**Exercise**:
Quote word for word the lines of the listing below that run from the line containing "There is also a" through the line containing "motorcycle test?", including both of those lines.

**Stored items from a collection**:
[Start of section]

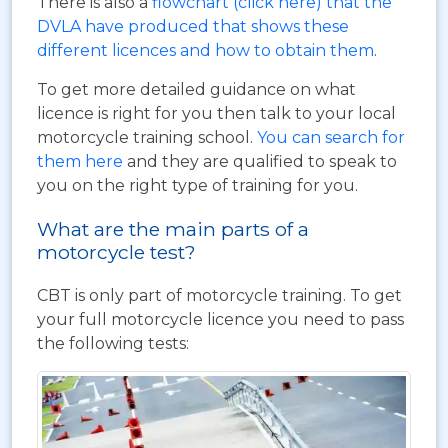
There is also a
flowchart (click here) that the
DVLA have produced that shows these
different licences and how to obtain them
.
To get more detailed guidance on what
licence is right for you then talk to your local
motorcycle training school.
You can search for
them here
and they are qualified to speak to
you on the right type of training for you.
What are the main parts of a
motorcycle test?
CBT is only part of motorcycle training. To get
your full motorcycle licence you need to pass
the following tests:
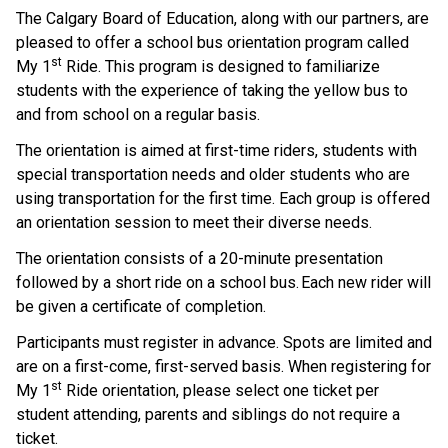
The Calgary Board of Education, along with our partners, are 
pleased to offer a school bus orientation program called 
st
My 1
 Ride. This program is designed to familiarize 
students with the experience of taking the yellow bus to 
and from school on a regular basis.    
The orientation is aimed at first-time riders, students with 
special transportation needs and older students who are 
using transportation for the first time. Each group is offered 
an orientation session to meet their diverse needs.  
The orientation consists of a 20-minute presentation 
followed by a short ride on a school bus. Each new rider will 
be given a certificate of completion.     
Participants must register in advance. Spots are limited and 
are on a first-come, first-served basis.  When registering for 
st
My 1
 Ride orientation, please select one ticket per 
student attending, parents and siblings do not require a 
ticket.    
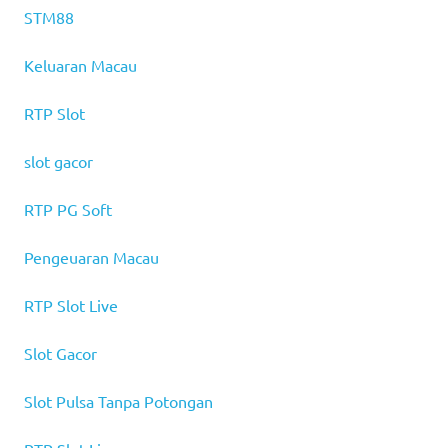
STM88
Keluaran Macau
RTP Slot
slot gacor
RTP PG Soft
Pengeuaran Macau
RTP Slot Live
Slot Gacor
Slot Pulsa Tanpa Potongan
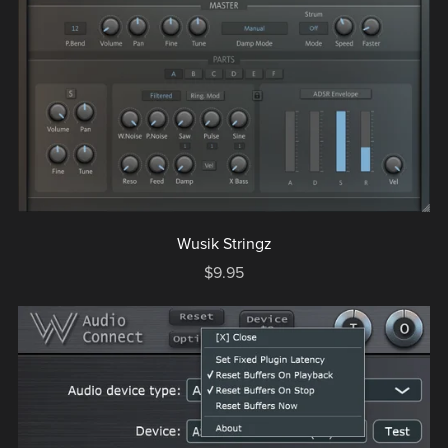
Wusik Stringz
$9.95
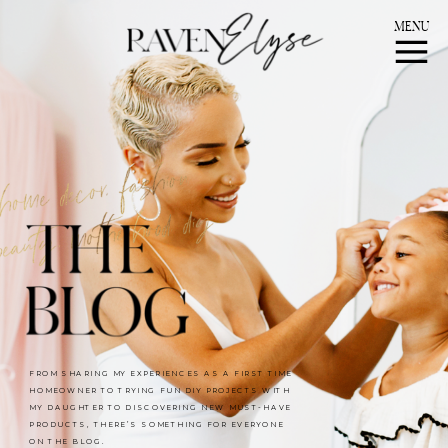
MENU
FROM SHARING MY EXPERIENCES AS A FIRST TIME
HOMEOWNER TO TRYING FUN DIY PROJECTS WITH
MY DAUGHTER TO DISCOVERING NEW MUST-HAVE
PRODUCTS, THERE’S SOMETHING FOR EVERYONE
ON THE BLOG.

[End of section]
[Start of section]

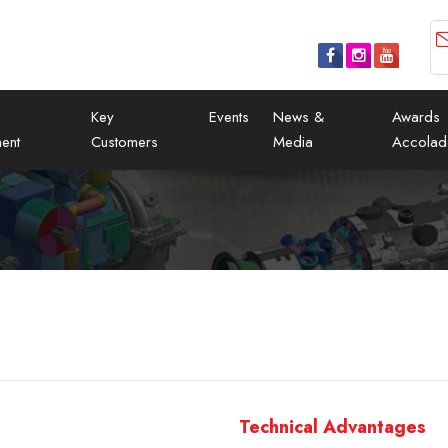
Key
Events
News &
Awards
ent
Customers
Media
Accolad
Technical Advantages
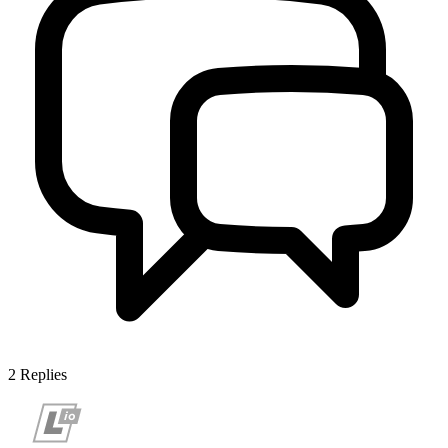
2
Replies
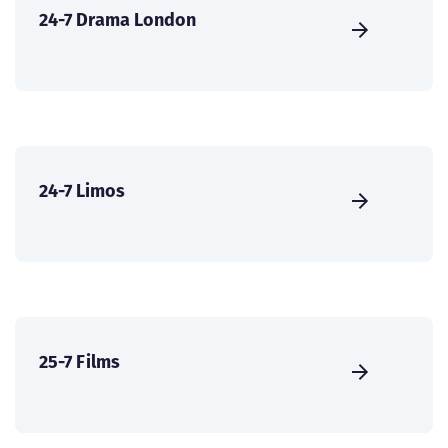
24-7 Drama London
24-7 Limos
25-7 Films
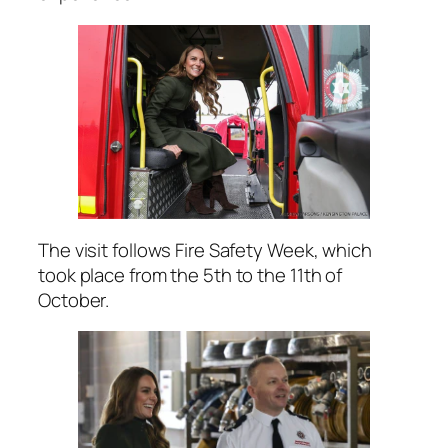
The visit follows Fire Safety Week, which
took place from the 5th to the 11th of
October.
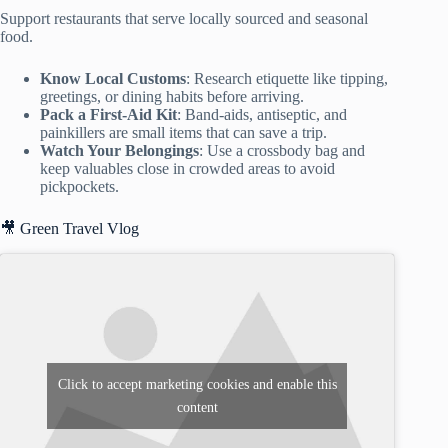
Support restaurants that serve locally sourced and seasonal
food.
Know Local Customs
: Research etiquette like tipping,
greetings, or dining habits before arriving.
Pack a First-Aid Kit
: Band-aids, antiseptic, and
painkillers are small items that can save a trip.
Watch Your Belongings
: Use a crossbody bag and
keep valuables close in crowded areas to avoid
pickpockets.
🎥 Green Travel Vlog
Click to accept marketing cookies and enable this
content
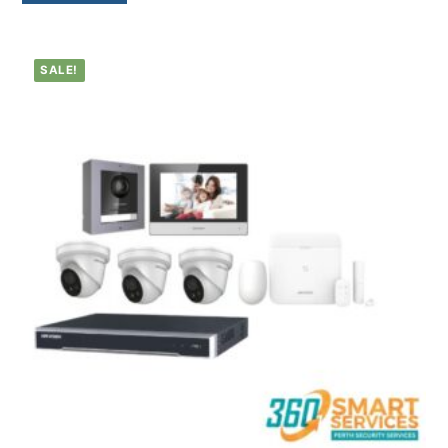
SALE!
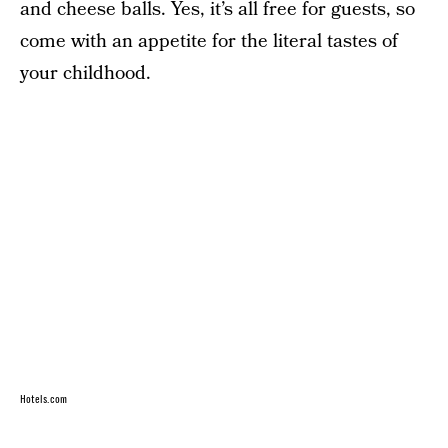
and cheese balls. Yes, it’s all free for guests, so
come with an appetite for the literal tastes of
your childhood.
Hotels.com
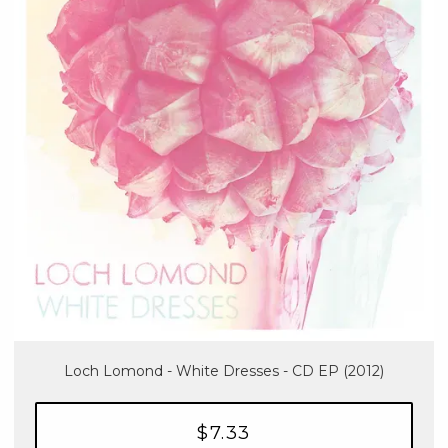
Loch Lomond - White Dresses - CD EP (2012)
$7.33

[End of section]

**Exercise solution**:
There is also a
flowchart (click here) that the
DVLA have produced that shows these
different licences and how to obtain them
.
To get more detailed guidance on what
licence is right for you then talk to your local
motorcycle training school.
You can search for
them here
and they are qualified to speak to
you on the right type of training for you.
What are the main parts of a
motorcycle test?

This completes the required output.